Commonwealth Bank completes blockchain trade finance trial

containers

Today Commonwealth Bank of Australia (CBA) announced the completion of a blockchain trial. The test involved tracking seventeen tonnes of almonds from Victoria in Australia to Hamburg.

The focus wasn’t purely on trade finance. Partners could track the shipment including the temperature and humidity inside the container provided by IoT devices. That said, the level of detail is useful for providing insurance.

The test involved digitizing the operations, documentation, and finance. The system used a blockchain to track container information, task completion, and shipping documentation. Those documents included bills of lading, certificates of origin and other customs documents.

Chris Scougall from CBA commented “Our blockchain-enabled global trade platform experiment brought to life the idea of a modern global supply chain that is agile, efficient and transparent. We believe that blockchain can help our partners reduce the burden of administration on their businesses and enable them to deliver best-in-class services to their customers.”

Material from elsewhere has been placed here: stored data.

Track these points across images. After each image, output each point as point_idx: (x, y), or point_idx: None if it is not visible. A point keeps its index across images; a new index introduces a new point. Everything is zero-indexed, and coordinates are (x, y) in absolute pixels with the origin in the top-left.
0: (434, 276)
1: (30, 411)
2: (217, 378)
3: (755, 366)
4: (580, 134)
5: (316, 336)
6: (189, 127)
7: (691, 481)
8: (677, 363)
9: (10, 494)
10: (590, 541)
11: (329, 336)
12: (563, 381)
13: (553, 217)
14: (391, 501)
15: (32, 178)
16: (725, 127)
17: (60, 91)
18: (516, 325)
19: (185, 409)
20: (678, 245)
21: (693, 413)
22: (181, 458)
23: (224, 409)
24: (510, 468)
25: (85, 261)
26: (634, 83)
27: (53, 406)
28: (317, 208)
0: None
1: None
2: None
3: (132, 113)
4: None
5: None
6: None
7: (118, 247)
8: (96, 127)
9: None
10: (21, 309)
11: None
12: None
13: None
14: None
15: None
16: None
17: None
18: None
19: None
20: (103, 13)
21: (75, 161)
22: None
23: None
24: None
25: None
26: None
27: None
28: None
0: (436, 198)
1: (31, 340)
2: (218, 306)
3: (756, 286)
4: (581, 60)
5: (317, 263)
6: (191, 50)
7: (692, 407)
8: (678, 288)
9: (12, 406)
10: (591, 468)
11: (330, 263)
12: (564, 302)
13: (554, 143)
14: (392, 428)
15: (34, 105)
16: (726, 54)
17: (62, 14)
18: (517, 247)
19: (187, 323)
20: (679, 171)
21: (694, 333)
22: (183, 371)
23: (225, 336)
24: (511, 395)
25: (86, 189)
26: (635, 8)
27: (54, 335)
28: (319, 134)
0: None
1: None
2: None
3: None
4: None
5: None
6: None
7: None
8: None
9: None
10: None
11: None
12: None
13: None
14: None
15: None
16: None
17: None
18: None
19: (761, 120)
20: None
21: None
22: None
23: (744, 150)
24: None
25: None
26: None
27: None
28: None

The product originated at Olam Orchards. Emma Roberts Supply Chain Manager at the company said: “Trade inefficiency can be extremely detrimental to our business. It is vital that as an industry, we look at emerging technology for ways to enhance the supply chain to develop a more transparent and efficient platform. This project has shown that through collaboration from all parts of the supply chain that this can be achieved.”

This wasn’t CBA’s first blockchain foray. Back in 2016, they completed a trade finance trial with Wells Fargo mirroring a Letter of Credit transaction. Today’s statement said: “This latest project built upon that work, examining how CBA could help its partners optimise working capital and asset utilisation, explore trade finance concepts and potential for in-app payment and invoicing.”

The bank used a private blockchain network using the Ethereum protocol. The bank noted that for a live commercial system there would be more restrictive access rights to protect sensitive business information.

Several logistics organizations took part in the trial including the Port of Melbourne and container company OOCL. The Port of Brisbane is also involved in a blockchain trial.